Quest’anno il Napoli riesce a insegnare che la serie A può essere anche spettacolare. Ma perché il bello non può pagare? I nuovi scettici si affidano ai numeri juventini per dar fiato alle proprie teorie. Ma emerge una terrificante paura che le novità possano alterare equilibri ormai stratificati

Strano mondo quello del calcio: quest’anno il Napoli gioca troppo bene, diverte, fa più punti delle altre, perde meno di tutte (un solo pareggio e otto vittorie), riesce a insegnare che la serie A può essere anche spettacolare, ma la dote non è ancora sufficiente per puntare sullo scudetto. Più o meno l’atteggiamento conservatore che da sempre ha tenuto il mondo davanti al nuovo che avanza. Con carta e penna, affidandosi alle parole, utilizzando le immagini delle prime nove giornate di campionato, diventa quasi impossibile dimostrare una simile tesi, si incontrano delle insormontabili difficoltà sul piano della logica.

Perché il bello non può pagare? perché la strada per lo scudetto deve per forza passare attraverso il brutto per necessità? Eppure l’indimostrabile ha acquistato improvvisamente vigore nell’ultimo fine settimana, utilizzando Inter e Juventus (e meno, molto meno la Lazio) come scontati metri di paragone. Il pareggio tra Napoli e Inter di sabato sera allo stadio San Paolo, ad esempio, avrebbe confermato che una squadra fisica come quella di Spalletti, caricata da un maestro motivatore d’eccellenza, può disinnescare la macchina perfetta, può finanche provocare crisi di stanchezza mai emerse nei precedenti otto momenti di una marcia fino a sabato inarrestabile.
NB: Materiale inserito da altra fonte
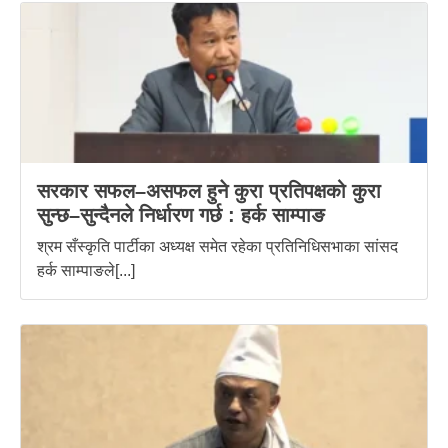
सरकार सफल–असफल हुने कुरा प्रतिपक्षको कुरा
सुन्छ–सुन्दैनले निर्धारण गर्छ : हर्क साम्पाङ
श्रम सँस्कृति पार्टीका अध्यक्ष समेत रहेका प्रतिनिधिसभाका सांसद
हर्क साम्पाङले[...]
Ancora: Albiol che rivela quanto i ricordi degli schemi difensivi di Sarri popolino spesso le sue notti, viene commentato con gli stessi sorrisini sarcastici che accompagnavano le confessioni dei primi eroi milanisti ai tempi di Sacchi. Allora, trent’anni fa, i detrattori furono costretti presto a un brusca virata; oggi i nuovi scettici si affidano ai numeri juventini per dar fiato alle proprie teorie. Dopo la trasferta udinese la Juventus (terza dietro Napoli e Inter, alla pari con la Lazio) è diventata prima nella classifica dei gol segnati (27 in totale, che portano la media a tre reti realizzate a partita): così Khedira che firma una tripletta bilancia la prolificità ridotta di Higuain e rilancia la figura del calciatore universale. Tutti argomenti quasi esclusivamente utilizzati per contestare la vocazione offensiva del gioco napoletano.

Posizioni naturalmente rispettabilissime che però denunciano una terrificante paura che le novità possano alterare equilibri ormai stratificati. Ma quest’anno si viaggia a velocità supersonica e i giudizi vanno costantemente aggiornati: domani Inter e Sampdoria aprono la giornata infrasettimanale; sabato San Siro si vestirà a festa per Milan-Juventus, gala di pomeriggio. Il Napoli abbassa le luci per conoscere meglio sé stesso: contro Genoa e Sassuolo saranno soprattutto prove di efficienza, dedicate a chi crede che la bellezza non debba esistere.